[Dataset items]
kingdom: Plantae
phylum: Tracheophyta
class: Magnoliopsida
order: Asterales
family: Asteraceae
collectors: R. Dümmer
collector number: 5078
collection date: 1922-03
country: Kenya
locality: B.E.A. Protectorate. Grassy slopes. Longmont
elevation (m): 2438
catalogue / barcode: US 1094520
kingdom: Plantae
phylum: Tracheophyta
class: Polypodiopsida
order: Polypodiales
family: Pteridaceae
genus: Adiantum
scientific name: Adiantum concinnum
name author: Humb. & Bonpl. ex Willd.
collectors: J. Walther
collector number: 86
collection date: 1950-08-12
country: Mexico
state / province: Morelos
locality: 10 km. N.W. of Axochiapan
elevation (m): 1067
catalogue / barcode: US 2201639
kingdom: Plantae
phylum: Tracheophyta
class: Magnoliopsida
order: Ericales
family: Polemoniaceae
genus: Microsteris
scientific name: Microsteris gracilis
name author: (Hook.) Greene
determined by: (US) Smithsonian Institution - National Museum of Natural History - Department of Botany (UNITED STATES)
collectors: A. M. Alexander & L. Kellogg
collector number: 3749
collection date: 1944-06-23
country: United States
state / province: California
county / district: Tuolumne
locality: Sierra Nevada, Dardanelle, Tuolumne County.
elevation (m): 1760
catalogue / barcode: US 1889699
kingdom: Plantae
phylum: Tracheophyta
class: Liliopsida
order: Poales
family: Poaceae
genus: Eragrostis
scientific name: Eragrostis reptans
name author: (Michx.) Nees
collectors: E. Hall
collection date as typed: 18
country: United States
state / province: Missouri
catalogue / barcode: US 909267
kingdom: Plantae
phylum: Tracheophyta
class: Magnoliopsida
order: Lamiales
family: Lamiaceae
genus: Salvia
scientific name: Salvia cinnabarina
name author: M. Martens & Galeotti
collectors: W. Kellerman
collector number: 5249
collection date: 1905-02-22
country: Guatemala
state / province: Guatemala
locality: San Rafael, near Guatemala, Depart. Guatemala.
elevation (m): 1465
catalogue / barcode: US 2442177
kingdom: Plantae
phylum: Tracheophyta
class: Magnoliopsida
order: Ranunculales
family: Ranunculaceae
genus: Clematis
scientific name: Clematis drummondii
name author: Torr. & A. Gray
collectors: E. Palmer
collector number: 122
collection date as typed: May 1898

▶ _REQUIRED WORK_:
Locate every line in the records that contains the word "country" and copy each of those lines. Treat uppercase and lowercase letters as different when matching.

▶ _SOLUTION FOR THIS PROBLEM_:
country: Kenya
country: Mexico
country: United States
country: United States
country: Guatemala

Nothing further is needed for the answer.